Seasonal influenza (flu) vaccines are designed to protect against the four main groups of flu Type A and B viruses that research indicates are most likely to spread and cause illness among people during the upcoming flu season. All current U.S. flu vaccines protect against a flu A(H1) virus, a flu A(H3) virus, a flu B/Yamagata lineage virus and a flu B/Victoria lineage virus. Each of these four vaccine virus components are selected based on the following:
• which flu viruses are making people sick prior to the upcoming flu season,
• the extent to which those viruses are spreading prior to the upcoming flu season,
• how well the previous season’s vaccines may protect against those flu viruses, and
• the ability of vaccine viruses to provide cross-protection against a range of related flu viruses of the same type or subtype/lineage.

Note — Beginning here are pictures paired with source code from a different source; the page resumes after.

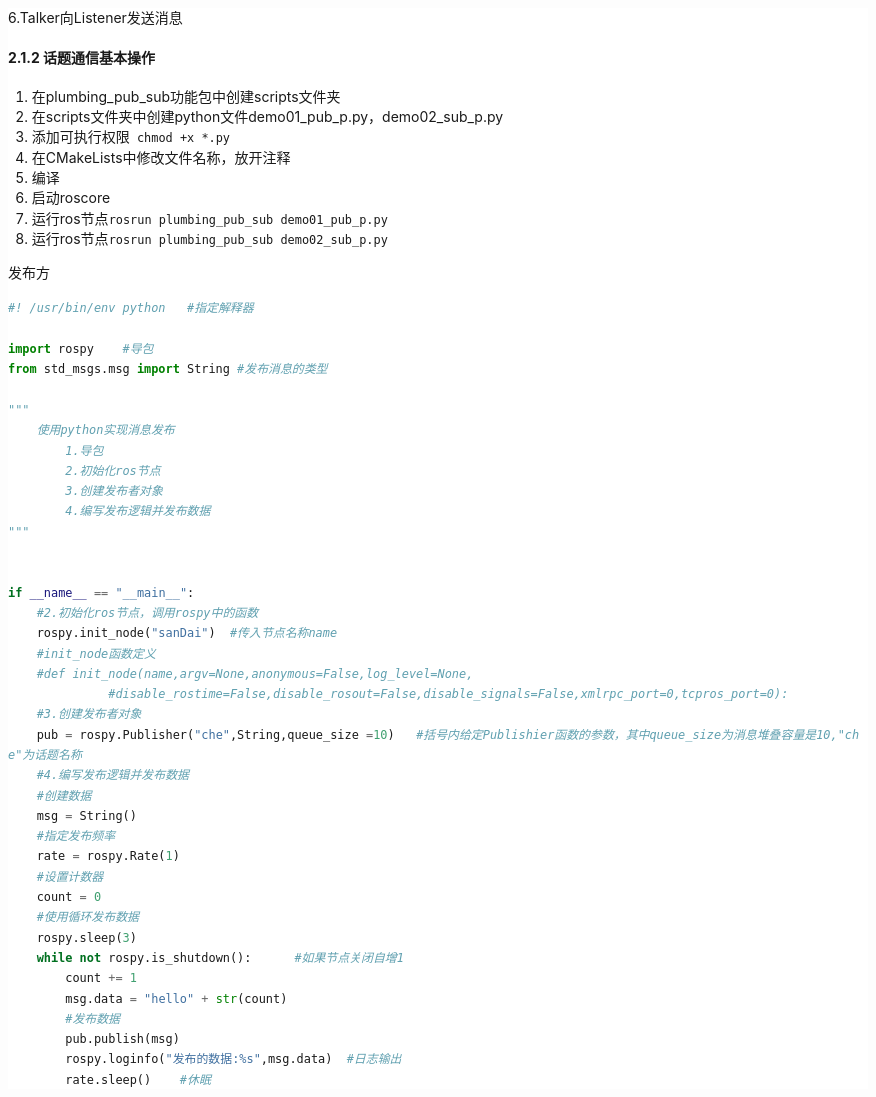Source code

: 6.Talker向Listener发送消息

#### 2.1.2 话题通信基本操作

1. 在plumbing_pub_sub功能包中创建scripts文件夹
2. 在scripts文件夹中创建python文件demo01_pub_p.py，demo02_sub_p.py
3. 添加可执行权限` chmod +x *.py`
4. 在CMakeLists中修改文件名称，放开注释
5. 编译
6. 启动roscore
7. 运行ros节点`rosrun plumbing_pub_sub demo01_pub_p.py`
8. 运行ros节点`rosrun plumbing_pub_sub demo02_sub_p.py`

发布方
```python
#! /usr/bin/env python   #指定解释器

import rospy    #导包
from std_msgs.msg import String #发布消息的类型

"""
    使用python实现消息发布
        1.导包
        2.初始化ros节点
        3.创建发布者对象
        4.编写发布逻辑并发布数据
"""


if __name__ == "__main__":     
    #2.初始化ros节点，调用rospy中的函数
    rospy.init_node("sanDai")  #传入节点名称name
    #init_node函数定义
    #def init_node(name,argv=None,anonymous=False,log_level=None,
              #disable_rostime=False,disable_rosout=False,disable_signals=False,xmlrpc_port=0,tcpros_port=0):
    #3.创建发布者对象
    pub = rospy.Publisher("che",String,queue_size =10)   #括号内给定Publishier函数的参数，其中queue_size为消息堆叠容量是10,"che"为话题名称
    #4.编写发布逻辑并发布数据
    #创建数据
    msg = String()
    #指定发布频率
    rate = rospy.Rate(1)
    #设置计数器 
    count = 0
    #使用循环发布数据
    rospy.sleep(3)
    while not rospy.is_shutdown():      #如果节点关闭自增1
        count += 1
        msg.data = "hello" + str(count)
        #发布数据
        pub.publish(msg)
        rospy.loginfo("发布的数据:%s",msg.data)  #日志输出
        rate.sleep()    #休眠
```
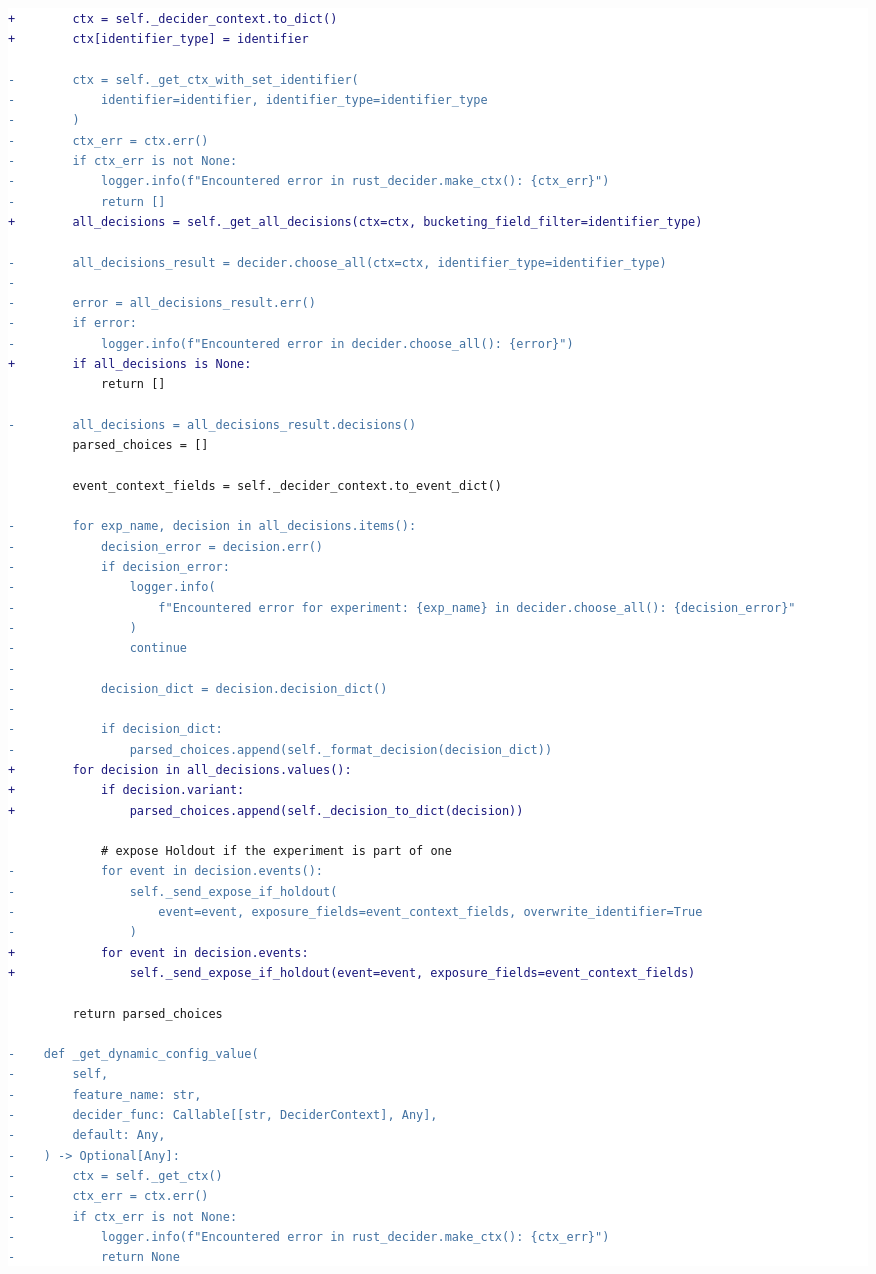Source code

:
 ```diff
+        ctx = self._decider_context.to_dict()
+        ctx[identifier_type] = identifier
 
-        ctx = self._get_ctx_with_set_identifier(
-            identifier=identifier, identifier_type=identifier_type
-        )
-        ctx_err = ctx.err()
-        if ctx_err is not None:
-            logger.info(f"Encountered error in rust_decider.make_ctx(): {ctx_err}")
-            return []
+        all_decisions = self._get_all_decisions(ctx=ctx, bucketing_field_filter=identifier_type)
 
-        all_decisions_result = decider.choose_all(ctx=ctx, identifier_type=identifier_type)
-
-        error = all_decisions_result.err()
-        if error:
-            logger.info(f"Encountered error in decider.choose_all(): {error}")
+        if all_decisions is None:
             return []
 
-        all_decisions = all_decisions_result.decisions()
         parsed_choices = []
 
         event_context_fields = self._decider_context.to_event_dict()
 
-        for exp_name, decision in all_decisions.items():
-            decision_error = decision.err()
-            if decision_error:
-                logger.info(
-                    f"Encountered error for experiment: {exp_name} in decider.choose_all(): {decision_error}"
-                )
-                continue
-
-            decision_dict = decision.decision_dict()
-
-            if decision_dict:
-                parsed_choices.append(self._format_decision(decision_dict))
+        for decision in all_decisions.values():
+            if decision.variant:
+                parsed_choices.append(self._decision_to_dict(decision))
 
             # expose Holdout if the experiment is part of one
-            for event in decision.events():
-                self._send_expose_if_holdout(
-                    event=event, exposure_fields=event_context_fields, overwrite_identifier=True
-                )
+            for event in decision.events:
+                self._send_expose_if_holdout(event=event, exposure_fields=event_context_fields)
 
         return parsed_choices
 
-    def _get_dynamic_config_value(
-        self,
-        feature_name: str,
-        decider_func: Callable[[str, DeciderContext], Any],
-        default: Any,
-    ) -> Optional[Any]:
-        ctx = self._get_ctx()
-        ctx_err = ctx.err()
-        if ctx_err is not None:
-            logger.info(f"Encountered error in rust_decider.make_ctx(): {ctx_err}")
-            return None
```

 [the documentation]: https://reddit-experiments.readthedocs.io/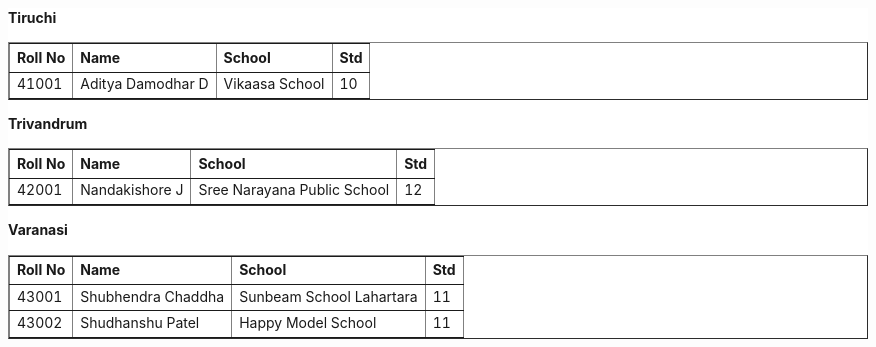 <p id="Tiruchi" style="font-weight:bold">Tiruchi</p>

<table cellpadding="2" cellspacing="2" border="1" width="100%">
<tr>
<th align=left> Roll No</th>
<th align=left> Name </th>
<th align=left> School </th>
<th align=left> Std </th>
</tr>

<tr>
<td>41001</td>
<td>Aditya Damodhar D</td>
<td>Vikaasa School</td>
<td>10</td>
</tr>

</table>

<p id="Trivandrum" style="font-weight:bold">Trivandrum</p>

<table cellpadding="2" cellspacing="2" border="1" width="100%">
<tr>
<th align=left> Roll No</th>
<th align=left> Name </th>
<th align=left> School </th>
<th align=left> Std </th>
</tr>

<tr>
<td>42001</td>
<td>Nandakishore J</td>
<td>Sree Narayana Public School</td>
<td>12</td>
</tr>

</table>

<p id="Varanasi" style="font-weight:bold">Varanasi</p>

<table cellpadding="2" cellspacing="2" border="1" width="100%">
<tr>
<th align=left> Roll No</th>
<th align=left> Name </th>
<th align=left> School </th>
<th align=left> Std </th>
</tr>

<tr>
<td>43001</td>
<td>Shubhendra Chaddha</td>
<td>Sunbeam School Lahartara</td>
<td>11</td>
</tr>

<tr>
<td>43002</td>
<td>Shudhanshu Patel</td>
<td>Happy Model School</td>
<td>11</td>
</tr>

There are currently 144 national influenza centers in over 114 countries that conduct year-round surveillance for flu viruses as part of the World Health Organization (WHO) Global Influenza Surveillance and Response System (GISRS). This involves receiving and testing thousands of flu virus samples from patients. For human seasonal flu surveillance, the laboratories send representative viruses to five* of the seven WHO Collaborating Centers for Influenza, which are located in the following places:
• Atlanta, Georgia, USA (Centers for Disease Control and Prevention, CDC)
• Memphis, Tennessee, USA (St. Jude Children’s Research Hospital)
• London, United Kingdom (The Francis Crick Institute)
• Melbourne, Australia (Victoria Infectious Diseases Reference Laboratory)
• Tokyo, Japan (National Institute for Infectious Diseases)
• Beijing, China (National Institute for Viral Disease Control and Prevention)
• Koltsovo, Russian Federation (State Research Center of Virology and Biotechnology “VECTOR,” Rospotrebnadzor)
*Note: Two of the WHO Collaborating Centers: the one in Memphis, Tennessee and the one in Koltsovo, Russian Federation only collect flu virus specimens from animals and do not participate in human seasonal flu surveillance.